• **Provided passage**:
__________________________________________________
My husband and I have been married for 41 years. We have two grown children—a son and a daughter—and will soon welcome our sixth grandchild.
 

Interestingly, God moved us to an island in South Carolina called Johns Island. It wasn’t something we planned, but He placed us here. The island is named for the apostle John, with streets like Revelation Ave and Trumpets Ave.
 

I never realized the significance until after my book was published and I began piecing everything together. My grandson, who was born the month the book was published, is named John after the apostle, and his due date was 3/16. My son and his wife had no idea what I was writing at the time.
 

My life has been filled with amazing miracles—too many to even record—though I do write many of them down. These are just a few neat things surrounding this book, and there are so many more. I didn’t notice any of it until after the book was published.
__________________________________________________
• **Data segment**:
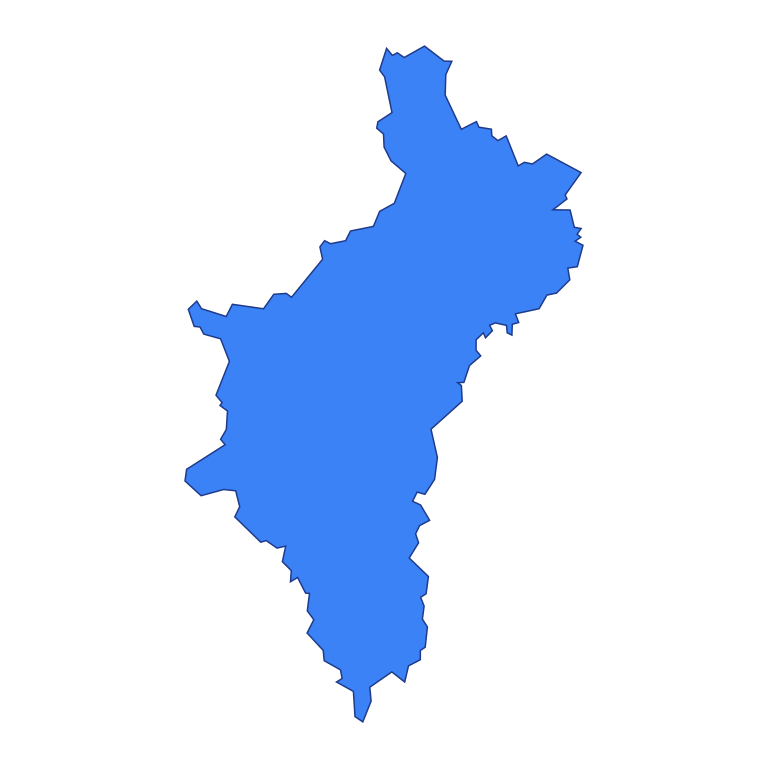 Cumaru do Norte, Pará, Brazil (Mercator projection)
{"feature_id": "56859067B29511236565229", "entity_name": "Cumaru do Norte", "entity_type": "district", "adm_level": 2, "iso_a3": "BRA", "parent_name": "Brazil", "parent_adm1": "Pará", "projection": "mercator", "projection_center": [-51.233, -8.51], "detail": "medium", "context": "isolated", "style": "filled", "palette": "blue", "viewbox_px": 768, "rotation_deg": 0, "n_neighbors": 0, "source": "geoboundaries", "source_scale": "gbopen_adm2", "svg_char_len": 1920}
<svg xmlns="http://www.w3.org/2000/svg" viewBox="0 0 768 768"><path d="M451.8,61.3L444.1,61.1L424.5,46.1L404.2,57.5L397.3,52.8L392.4,55.4L386.6,48.4L379.6,70.1L384.6,76.9L392.0,112.6L377.9,121.8L376.7,128.2L383.5,134.0L384.1,147.1L391.1,160.9L405.8,173.5L394.3,203.3L379.7,211.3L373.4,226.4L350.5,231.0L345.6,240.7L330.6,243.7L324.6,240.7L319.9,246.9L322.6,259.2L291.5,297.3L286.3,293.4L273.8,294.3L263.5,308.8L232.4,304.3L226.2,316.5L201.5,308.7L196.8,301.1L188.3,309.3L194.2,326.4L200.0,327.0L203.8,334.1L220.6,338.8L229.4,361.4L216.0,395.2L222.1,402.6L220.0,405.5L227.5,411.0L226.3,429.5L220.6,439.3L225.1,444.7L186.6,469.3L185.0,481.0L201.1,495.7L223.7,489.5L235.7,490.8L239.7,506.7L234.8,516.9L260.8,542.2L266.2,540.6L277.0,548.1L285.7,546.1L282.4,561.7L291.3,570.6L290.5,581.7L297.6,577.5L305.6,593.1L309.5,593.4L307.3,610.9L313.8,619.7L307.1,633.0L323.2,650.4L324.2,660.7L340.5,669.9L342.1,678.5L336.5,682.0L353.4,691.4L355.0,716.6L362.8,721.9L371.1,701.1L369.8,687.2L391.8,671.9L404.7,682.0L408.5,665.9L420.3,659.7L420.4,650.4L425.2,647.2L427.4,627.0L422.4,619.1L424.1,606.1L420.6,597.3L426.1,593.7L428.4,576.5L409.2,558.0L418.6,542.8L415.6,533.8L419.6,525.6L429.6,520.3L420.6,505.0L412.6,501.3L417.1,492.1L424.9,494.3L434.6,479.3L437.4,457.5L431.0,429.2L462.2,401.2L461.4,385.6L457.7,382.7L463.9,382.4L469.5,365.5L480.7,355.9L476.1,350.3L476.1,339.8L483.4,332.8L485.5,337.8L492.4,330.7L489.6,325.3L495.3,322.9L506.5,325.4L507.2,332.8L511.9,335.1L512.3,324.3L518.7,322.5L515.4,313.8L539.1,308.7L546.9,295.1L556.5,293.1L569.8,279.8L567.8,268.1L577.3,266.7L583.0,245.3L575.1,241.2L580.8,237.2L577.1,234.3L581.1,228.5L574.3,227.3L570.1,210.0L552.9,209.8L567.0,198.9L565.1,195.0L581.1,172.6L546.6,154.1L532.4,164.0L524.4,162.3L518.2,165.9L506.2,135.9L497.9,140.6L491.8,135.8L491.4,129.2L478.9,127.2L476.4,121.6L461.3,129.3L445.2,95.2L445.8,74.6L451.8,61.3Z" fill="#3b82f6" stroke="#1e3a8a" stroke-width="1.5"/></svg>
__________________________________________________
• **Required tasks**:
A - Retype the Johns Island passage between "I never realized" and "book was published.", inclusive.
B - Answer these questions from the Johns Island passage:
(i) How many years has the couple been married?
(ii) For whom is Johns Island named?
(iii) In what month was the grandson named John born?

• **Results of the exercise**:
A -
I never realized the significance until after my book was published and I began piecing everything together. My grandson, who was born the month the book was published, is named John after the apostle, and his due date was 3/16. My son and his wife had no idea what I was writing at the time.
 

My life has been filled with amazing miracles—too many to even record—though I do write many of them down. These are just a few neat things surrounding this book, and there are so many more. I didn’t notice any of it until after the book was published.

B -
(i) 41 years.
(ii) The apostle John.
(iii) The month the book was published.